Lakehouse adoption in a leading Manufacturing company

Microsoft logo

The customer

Our European customer initially focused on consumer electronics before transitioning to healthcare technology and divesting its other divisions. The company is listed in both NYSE and European Stock Exchange. The primary objectives of the customers include optimizing the supply-chain, improving the quality of business operations, enhancing operational efficiencies, and reducing cost. 

Databricks to build the foundation of data platform

Before delving into the details of the most recent and fascinating challenge, let’s first establish some context and review past activities. Initially, the organization opted for utilizing the data warehouse capabilities and technologies natively provided by their hyper-scalers. This proved to be quite expensive given the multi-cloud ecosystem while still not satisfying all the needs of the end users. After a thorough selection process, Databricks was chosen as the technology to build the foundation of their data platform: transforming and consuming data in a Lakehouse implementation with Delta Lake as the focal point.

The creation of valuable insights in the supply-chain domain lacked

The main and significant challenge they faced was the timely access to data from their extensive SAP-dominated IT environment. Specifically, the absence of real-time capabilities and a limited extraction window hampered the creation of valuable insights in the supply-chain domain. This obstacle was overcome by introducing a change data capture tool that enabled near real-time replication of SAP data.

Following the successful ingestion of SAP data, Devoteam assisted the customer in significantly reducing costs through the implementation of best practices, such as regularly vacuum and optimize the delta tables, and more importantly migrating some workloads to more suitable infrastructure; leading to an impressive 80% saving on the specific bronze to silver workload.
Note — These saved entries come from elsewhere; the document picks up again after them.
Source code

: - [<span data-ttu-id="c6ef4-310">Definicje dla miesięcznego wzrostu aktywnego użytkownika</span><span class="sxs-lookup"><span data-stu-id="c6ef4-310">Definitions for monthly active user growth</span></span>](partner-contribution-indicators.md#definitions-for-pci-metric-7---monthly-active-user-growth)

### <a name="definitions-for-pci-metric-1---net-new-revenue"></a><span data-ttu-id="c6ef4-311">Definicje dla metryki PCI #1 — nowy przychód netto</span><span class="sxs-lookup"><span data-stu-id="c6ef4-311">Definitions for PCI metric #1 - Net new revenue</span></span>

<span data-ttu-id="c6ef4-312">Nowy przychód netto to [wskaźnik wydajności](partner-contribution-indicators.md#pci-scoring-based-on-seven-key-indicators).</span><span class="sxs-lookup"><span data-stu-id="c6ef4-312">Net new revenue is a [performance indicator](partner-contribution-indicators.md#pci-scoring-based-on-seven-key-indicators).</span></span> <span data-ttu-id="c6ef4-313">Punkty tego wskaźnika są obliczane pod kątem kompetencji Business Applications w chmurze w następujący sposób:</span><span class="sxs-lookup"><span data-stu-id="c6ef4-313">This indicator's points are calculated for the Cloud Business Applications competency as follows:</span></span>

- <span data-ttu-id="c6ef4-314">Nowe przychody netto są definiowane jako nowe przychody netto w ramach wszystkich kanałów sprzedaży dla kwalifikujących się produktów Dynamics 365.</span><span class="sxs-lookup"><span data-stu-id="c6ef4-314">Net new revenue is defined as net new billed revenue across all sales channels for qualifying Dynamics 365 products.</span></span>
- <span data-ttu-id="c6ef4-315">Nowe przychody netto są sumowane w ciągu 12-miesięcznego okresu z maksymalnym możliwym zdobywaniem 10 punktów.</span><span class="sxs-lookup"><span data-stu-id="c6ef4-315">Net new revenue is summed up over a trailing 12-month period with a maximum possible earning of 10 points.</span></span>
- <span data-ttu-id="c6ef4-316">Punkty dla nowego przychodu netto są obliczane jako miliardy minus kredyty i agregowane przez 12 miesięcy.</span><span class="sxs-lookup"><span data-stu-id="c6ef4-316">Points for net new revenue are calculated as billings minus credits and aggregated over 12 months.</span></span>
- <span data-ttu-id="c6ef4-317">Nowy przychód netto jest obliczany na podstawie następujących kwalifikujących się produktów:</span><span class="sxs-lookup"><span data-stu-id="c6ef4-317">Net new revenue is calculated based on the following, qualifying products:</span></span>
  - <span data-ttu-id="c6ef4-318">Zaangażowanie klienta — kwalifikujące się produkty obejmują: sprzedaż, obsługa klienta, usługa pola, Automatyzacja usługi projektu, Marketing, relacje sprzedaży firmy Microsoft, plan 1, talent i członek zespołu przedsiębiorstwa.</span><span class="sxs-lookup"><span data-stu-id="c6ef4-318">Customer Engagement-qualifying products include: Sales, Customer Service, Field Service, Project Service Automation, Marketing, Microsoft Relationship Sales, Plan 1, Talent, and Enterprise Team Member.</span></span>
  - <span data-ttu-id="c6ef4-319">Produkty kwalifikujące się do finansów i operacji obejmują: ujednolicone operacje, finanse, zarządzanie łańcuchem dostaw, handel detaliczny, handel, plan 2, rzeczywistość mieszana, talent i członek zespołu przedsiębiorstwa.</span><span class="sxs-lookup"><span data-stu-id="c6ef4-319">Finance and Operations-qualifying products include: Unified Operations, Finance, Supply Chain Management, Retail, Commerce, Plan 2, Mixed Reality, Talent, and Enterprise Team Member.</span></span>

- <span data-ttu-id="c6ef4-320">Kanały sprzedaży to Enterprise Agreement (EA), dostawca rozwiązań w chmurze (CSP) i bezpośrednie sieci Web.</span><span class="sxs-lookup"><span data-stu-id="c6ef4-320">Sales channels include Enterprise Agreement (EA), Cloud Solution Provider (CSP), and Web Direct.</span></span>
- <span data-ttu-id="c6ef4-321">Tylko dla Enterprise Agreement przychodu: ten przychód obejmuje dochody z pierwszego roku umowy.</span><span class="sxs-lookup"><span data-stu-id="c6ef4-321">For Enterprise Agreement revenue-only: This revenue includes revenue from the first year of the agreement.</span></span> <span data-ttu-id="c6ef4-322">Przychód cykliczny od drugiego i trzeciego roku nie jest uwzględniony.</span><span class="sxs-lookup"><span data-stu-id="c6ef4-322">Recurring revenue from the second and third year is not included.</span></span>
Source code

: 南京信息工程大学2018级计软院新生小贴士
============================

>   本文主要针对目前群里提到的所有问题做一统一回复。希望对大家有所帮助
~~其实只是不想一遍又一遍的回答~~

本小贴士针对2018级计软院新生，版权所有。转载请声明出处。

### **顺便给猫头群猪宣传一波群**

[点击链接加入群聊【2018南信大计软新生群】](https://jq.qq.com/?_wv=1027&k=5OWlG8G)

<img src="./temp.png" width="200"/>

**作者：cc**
Monitoring and observability with Overwatch

We already migrated our customer to their new data platform. The next step was monitoring and observability in order to decrease TCO. Since the usage of Databricks grew quite exponentially, it was soon pretty clear that some monitoring was required. While Overwatch served as the best solution back in 2022, Databricks System tables now offer most of the necessary information to perform cost-saving measures and facilitate auditing; System tables indeed provide all the required information in a simplified manner without the extra components required for Overwatch.

The pitfalls of data mesh

At this point in time, the data landscape is robust, with flexible data ingestion and the adoption of the data mesh paradigm enables different domains to generate insights. Like any approach, data mesh can introduce some pitfalls, especially in the early adoption phases when the focus is on generating insights and value; it is not uncommon for data silos to reemerge. For instance, two different domains can rush into the creation of gold tables using the same information from the silver layer leading to a situation similar to the one depicted below:

It is quite clear from the context that both the Red and Blue teams may have inadvertently produced duplicated datasets, consequently inflating costs for both storage and computational resources.

The solution

The image above offers insights into addressing this issue: data lineage. Data lineage indeed visually depicts how data flows across different datasets. While Databricks with Unity catalog provides data lineage per table, encompassing only the downstream and upstream tables, a complete lineage of all the datasets is required to grasp the broader context and identify potential duplicate datasets. To achieve this objective, we leveraged a new feature from Databricks: the system tables, particularly the access schema that includes table and column lineage.

Using the information in the system tables, we successfully created several entities including:

  • All the available tables (along with their properties) unaffected  by user permission unlike the information_schema;
  • All the first-degree lineage information (in layman’s terms, all the tables that have source tables including the names of the source tables);
  • All the tables that potentially are duplicated, as exemplified above, including column lineage.

With the delivered Spark application, the customer can now identify and address the potential duplicates with the required teams, leading to a more efficient and cost-effective situation. Additionally, the solution enriches the centralized data catalog and helps tackle potential anti-patterns, such as using the bronze layer to create gold tables.

Quantifying the business benefits is challenging due to the complexity of the resolution process involving multiple parties. Nevertheless, it already serves as a method to prevent similar issues, resulting in a positive ROI.